Death of President McKinley

     The whole country north and south were shocked beyond measure when the telegraph flashed the news over the country that the President had been shot down by an anarchist. We heard soldiers of the Lost Cause say, “Wish we could get at the fiend, we would soon make short work of it.” Men stood around our streets in groups paralyzed with horror at the awfulness of the crime. Words are inadequate to express the grief of this Southland.
     Albert Pike Camp of Confederate Veterans met in council soon after the occurrence and passed resolutions of sympathy which were telegraphed to Secretary Cortelyou.
     For some days we felt absolutely sure he would recover. We know Drs. Roswell Park and M. D. Mann and Herman Myn- [309][310] ter and felt that their work was well done. The bullet wounds in front and rear walls of the stomach sewed up the abdomen cleansed of stomach contents which had entered it from the wounded organ seemed to leave nothing to be desired, and the days which followed, led us to hope for his early recovery. Our hopes were disappointed and our kindly hearted president is dead. He met the grim destroyer in a brave and manly way. When he realized that death was inevitable he said, “It is God’s way. His will be done. Good-bye to all.” Not one word of complaint against his inhuman assassin.

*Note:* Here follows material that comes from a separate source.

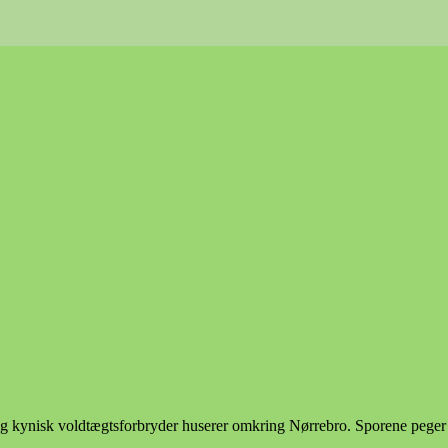
 og kynisk voldtægtsforbryder huserer omkring Nørrebro. Sporene peger i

     As one who wraps the drapery of his couch about him and lies down to pleasant dreams, William McKinley, clasping the hand of his beloved and stricken wife, crossed over the river. May God bless and comfort his loving companion.
     Since his election to the presidency McKinley had grown greatly in the esteem of his countrymen. Especially had the South learned to love him. Congressman McKinley warmly advocating and voting for the Force Bill was a very different man from President McKinley, when he commissioned Fitzhugh Lee and Joseph Wheeler as Major Generals in the United States army. Very different from the man who, in a speech at Atlanta, Ga., said, “In the Province of God the time has come when the national government should help you to care for the graves of your dead.” We say McKinley had grown greatly in breadth of character and gentleness of heart in these few years, and when he delivered this generous sentiment to a throng of veterans of the Lost Cause, there was scarcely a dry eye in the vast audience. He then and there won all our hearts.
     McKinley has not died in vain. This country will rise in its might and wrath and take some step to rid itself of an element from which we can derive only evil.
     A poor boy, a poor young man, he illustrates again, as did Lincoln, Andrew Johnson, Garfield and Cleveland, that the highest honor in the gift of the people is open to the poorest, if they are worthy.
     In this country we have never thought it possible that anarchy would strike at the head of our nation. Where everybody is so free to win the highest prize, why should anyone wish to strike down the winner? Lincoln met his end at the hands of a mad man in revenge for the hanging of his friend. Garfield was assassinated by a disappointed politician who believed that by reason of the quarrel between Garfield and Conklin and [310][311] Blaine the republican party would be ruined and that it was Garfield who would bring the ruin. In this case it is anarchism striking at the very life of the state. Let the state take warning.
     When Bob Tombs left the congress of the United States at the time Georgia seceeded [sic] from the Union, he delivered a speech which electrified the South. In it he said, “The price of Liberty is the blood of the brave.”
     And the blood of McKinley will not have been shed in vain, if these United States, stirred from center to circumference, as it has never been before, shall make it forever impossible for such a deed to occur again. God grant this time may soon come.